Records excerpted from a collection
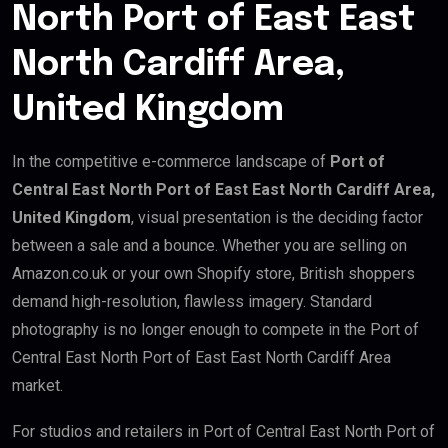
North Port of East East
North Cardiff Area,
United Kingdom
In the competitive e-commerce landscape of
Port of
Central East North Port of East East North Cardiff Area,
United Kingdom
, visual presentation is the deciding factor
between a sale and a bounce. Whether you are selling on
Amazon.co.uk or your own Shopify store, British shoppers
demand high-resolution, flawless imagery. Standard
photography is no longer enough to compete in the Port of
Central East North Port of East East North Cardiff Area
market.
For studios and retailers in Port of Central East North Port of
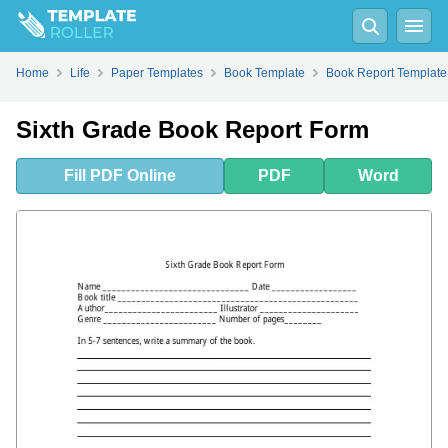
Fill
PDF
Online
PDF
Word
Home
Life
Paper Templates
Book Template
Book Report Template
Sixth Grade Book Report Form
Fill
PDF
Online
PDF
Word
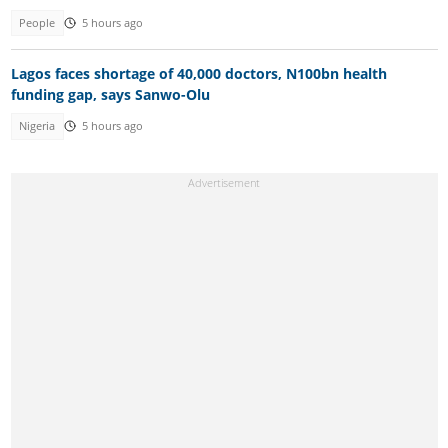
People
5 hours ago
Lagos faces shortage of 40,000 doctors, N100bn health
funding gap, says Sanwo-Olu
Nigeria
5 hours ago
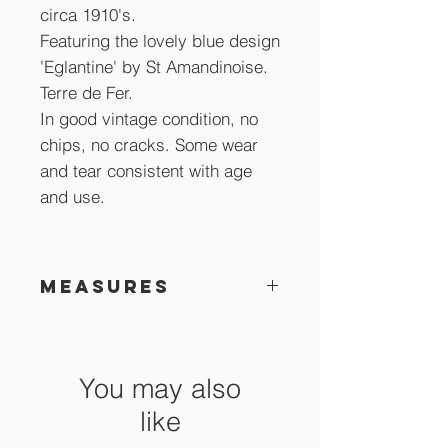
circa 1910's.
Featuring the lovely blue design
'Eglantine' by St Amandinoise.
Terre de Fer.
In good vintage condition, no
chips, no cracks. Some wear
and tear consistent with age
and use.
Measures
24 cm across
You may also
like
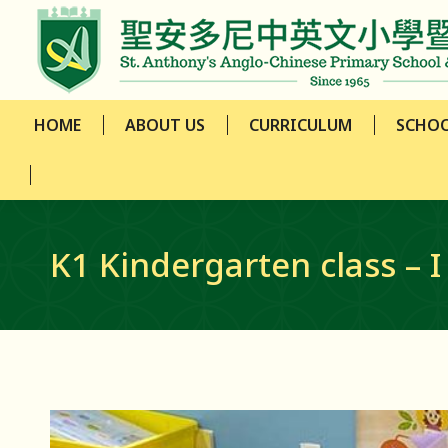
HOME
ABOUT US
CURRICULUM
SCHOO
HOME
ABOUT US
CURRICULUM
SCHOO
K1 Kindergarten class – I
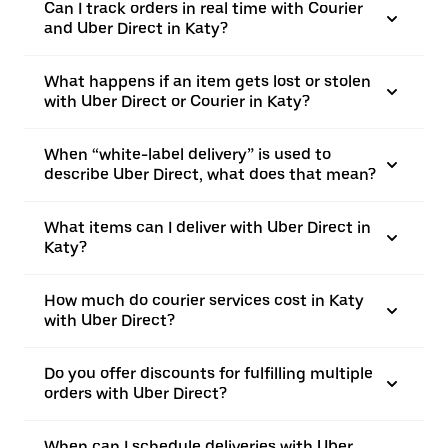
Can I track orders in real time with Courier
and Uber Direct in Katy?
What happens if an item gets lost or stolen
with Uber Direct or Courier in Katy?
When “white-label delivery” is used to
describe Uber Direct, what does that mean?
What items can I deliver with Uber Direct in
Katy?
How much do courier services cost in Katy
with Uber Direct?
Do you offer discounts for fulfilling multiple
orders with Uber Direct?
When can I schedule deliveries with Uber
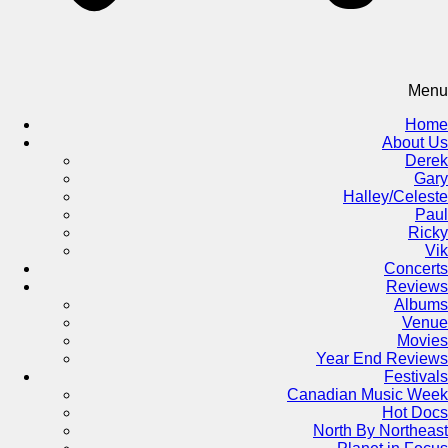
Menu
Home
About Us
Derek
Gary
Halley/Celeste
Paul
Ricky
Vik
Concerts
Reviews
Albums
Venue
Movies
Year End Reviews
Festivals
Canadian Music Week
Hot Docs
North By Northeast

* _Problem to work on_
Return each line of the records above that contains the word "Book".

* _Response to the exercise_
Book Template
Book Report Template
Sixth Grade Book Report Form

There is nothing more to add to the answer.